でもいきなりだったので手袋から血が流れていた。
「怪我を!」
「大丈夫です。この程度傷にも入りません」
真っ白な手袋に真っ赤な血で染まって行く。
「貴女が傷つくよりもずっといい」
「シオン!どうして…何で」
「妻を守るのは夫の勤めです。
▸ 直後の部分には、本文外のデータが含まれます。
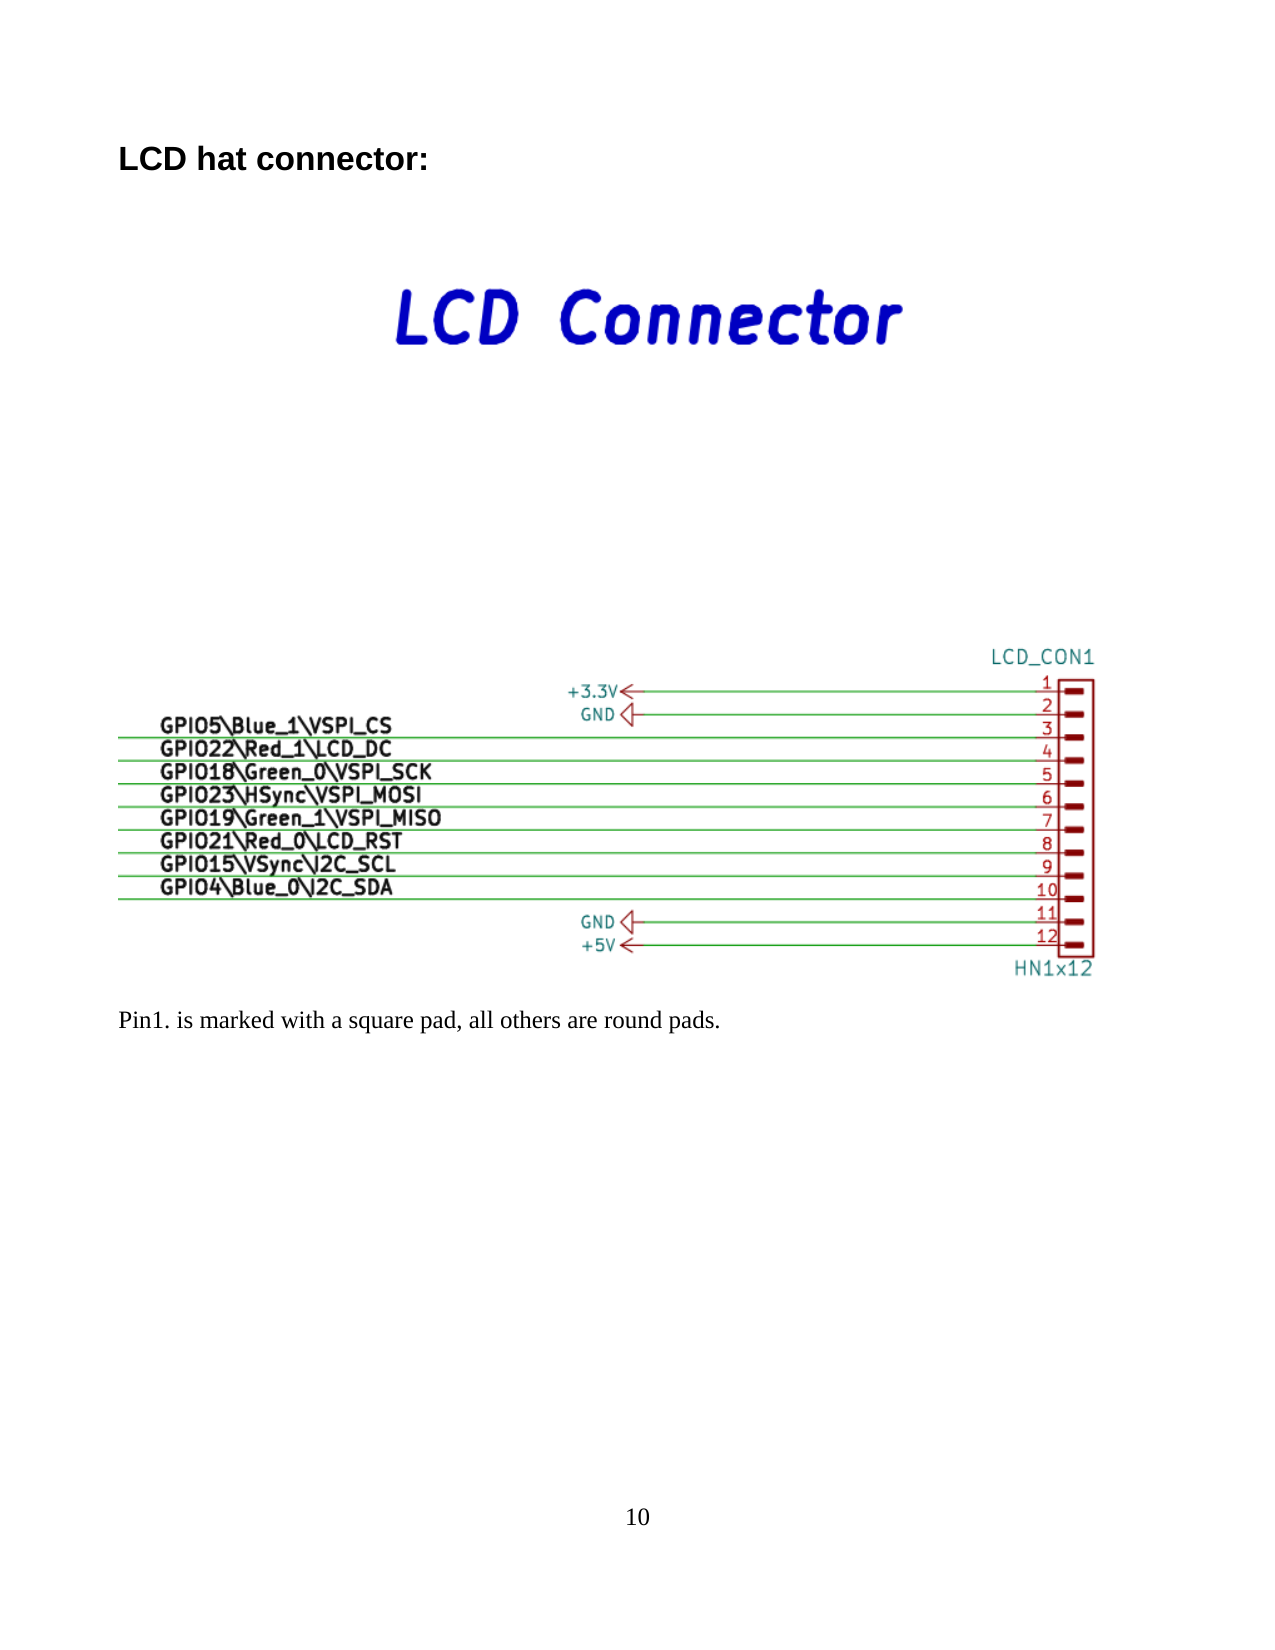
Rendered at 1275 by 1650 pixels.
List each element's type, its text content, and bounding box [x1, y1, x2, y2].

text Pin1. is marked with a square pad, all others are round pads. [118, 1005, 1157, 1033]
picture [118, 237, 1157, 1005]
subtitle LCD hat connector: [118, 139, 1157, 178]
それから私の事はアルハルト伯爵とお呼びください…かつて元婚約者でありましたが、貴女には既に思う方と言い交わしているので誤解を受けます」
「何を言って…」
「私も妻を持つ身です」
社交界ではラインハルト殿下が仕組んだ影武者の影武者と肉体関係を持っているのは有名な話だわ。
他国では広まっていないけど時間の問題だと思うけど。
「貴方は騙されているのよ…」
「例えそうだとしても選んだのは私です。私は貴族である前に騎士です」
私を穏やかな目で見られるシオン様は何処までもお優しかった。
初めこそは王命だったにも関わらずシオン様の私の思いに真剣に答えてくださった。
だから先程言った言葉は本心だわ。
もし私がシオン様よりも先に亡くなった時は、他の女性を妻に迎える事を私は望む。
シオン様の幸せを望めばこそ。
でも、私の面影を大切にしてくださる。
その言葉だけでも十分だわ。
「サンドラ様、私は貴女から婚約者を奪った悪女と言うのは変わらないでしょう。その罪と向き合う為に機会を与えてくださったことを心から感謝いたします」
「は?何を…」
「過ぎた過去、でも私に償う機会をくださったのですから…本日ご参加してくださった皆様に罪を告白できます」
口を挟む機会を与えない。
でも程よく隙を与えつつアピールする。
ディアッカ先生がピースをしているわ。
タイミングとして絶妙だわ。
「私を馬鹿にして!出来損ないの死にぞこないが!プライドも捨てた癖に!」
「サンドラ!」
「シオン!私が復縁してあげると言っているのに何様なの!この私が折れてやっているのに最後までここまで使えないなんて!アンタなんて私の為に生きいればいいのよ!」
「サンドラ!」
傍で怒鳴り声を上げて娘を止めようとするも、止まらない。
そしてヴィッツ伯爵夫人も暴言を繰り返し、完全ある悪女が出来上がった。
これこそがシナリオ通りだった。